WORK TO COMPLETE:
Exactly reproduce the lines from the line that has "(4) The Law" down to the last line of the entries, inclusive.

DATA TO EXAMINE Block Start

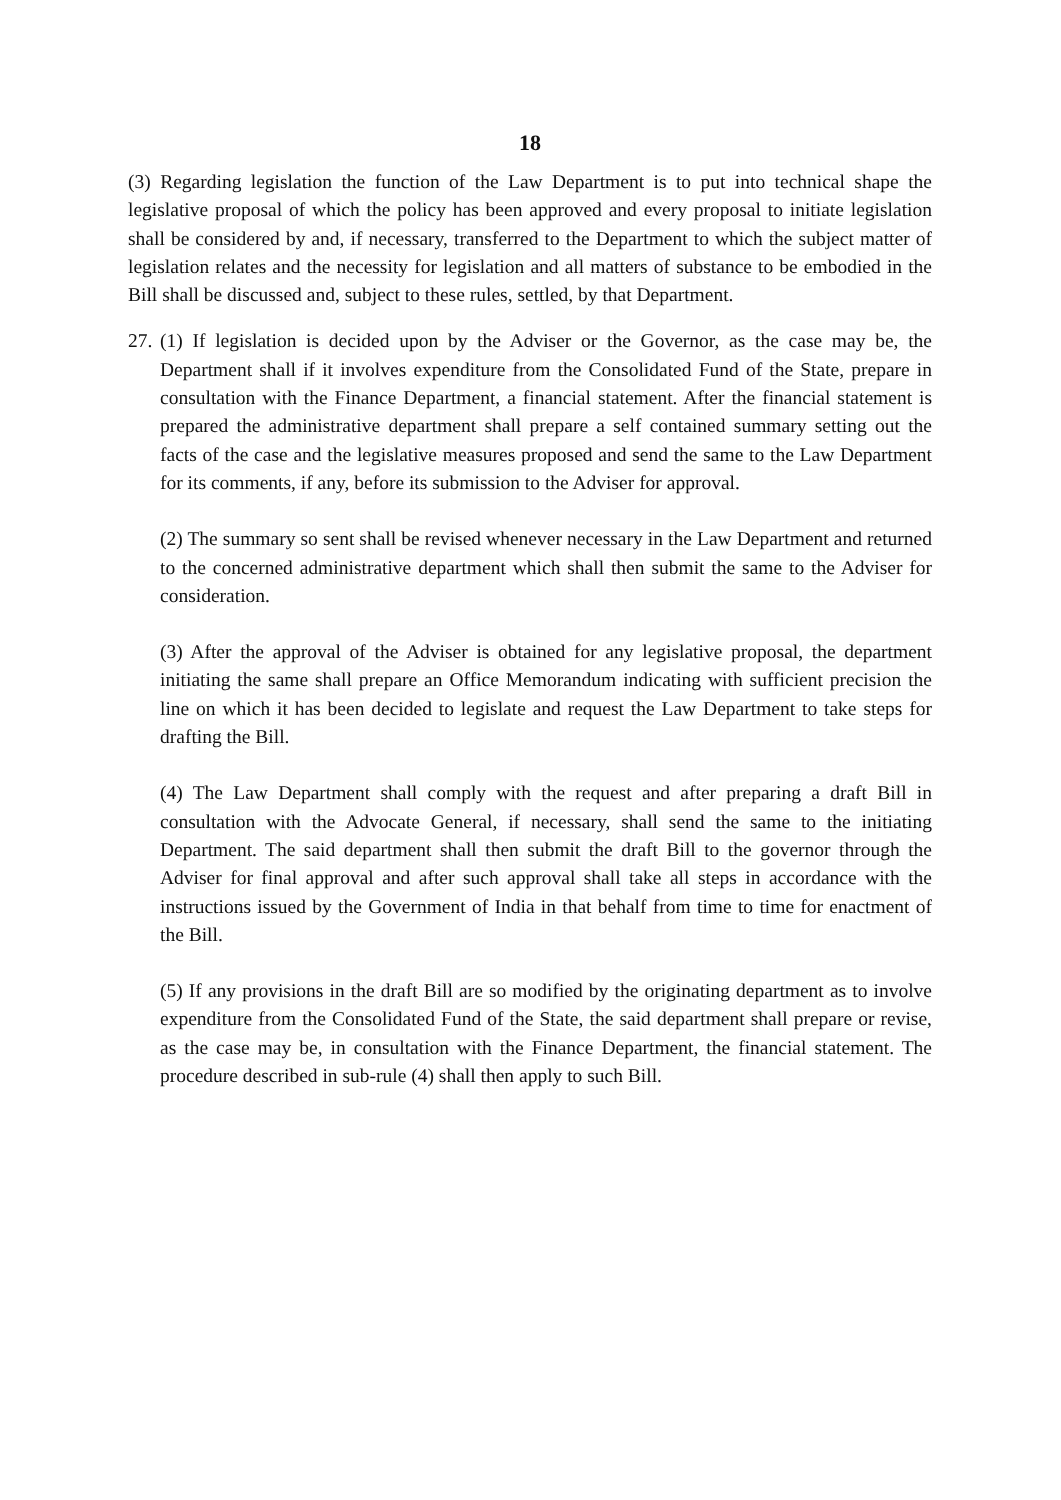18
(3) Regarding legislation the function of the Law Department is to put into technical shape the legislative proposal of which the policy has been approved and every proposal to initiate legislation shall be considered by and, if necessary, transferred to the Department to which the subject matter of legislation relates and the necessity for legislation and all matters of substance to be embodied in the Bill shall be discussed and, subject to these rules, settled, by that Department.
27.
(1) If legislation is decided upon by the Adviser or the Governor, as the case may be, the Department shall if it involves expenditure from the Consolidated Fund of the State, prepare in consultation with the Finance Department, a financial statement. After the financial statement is prepared the administrative department shall prepare a self contained summary setting out the facts of the case and the legislative measures proposed and send the same to the Law Department for its comments, if any, before its submission to the Adviser for approval.
(2) The summary so sent shall be revised whenever necessary in the Law Department and returned to the concerned administrative department which shall then submit the same to the Adviser for consideration.
(3) After the approval of the Adviser is obtained for any legislative proposal, the department initiating the same shall prepare an Office Memorandum indicating with sufficient precision the line on which it has been decided to legislate and request the Law Department to take steps for drafting the Bill.
(4) The Law Department shall comply with the request and after preparing a draft Bill in consultation with the Advocate General, if necessary, shall send the same to the initiating Department. The said department shall then submit the draft Bill to the governor through the Adviser for final approval and after such approval shall take all steps in accordance with the instructions issued by the Government of India in that behalf from time to time for enactment of the Bill.
(5) If any provisions in the draft Bill are so modified by the originating department as to involve expenditure from the Consolidated Fund of the State, the said department shall prepare or revise, as the case may be, in consultation with the Finance Department, the financial statement. The procedure described in sub-rule (4) shall then apply to such Bill.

DATA TO EXAMINE Block End

EXERCISE RESULT:
(4) The Law Department shall comply with the request and after preparing a draft Bill in consultation with the Advocate General, if necessary, shall send the same to the initiating Department. The said department shall then submit the draft Bill to the governor through the Adviser for final approval and after such approval shall take all steps in accordance with the instructions issued by the Government of India in that behalf from time to time for enactment of the Bill.
(5) If any provisions in the draft Bill are so modified by the originating department as to involve expenditure from the Consolidated Fund of the State, the said department shall prepare or revise, as the case may be, in consultation with the Finance Department, the financial statement. The procedure described in sub-rule (4) shall then apply to such Bill.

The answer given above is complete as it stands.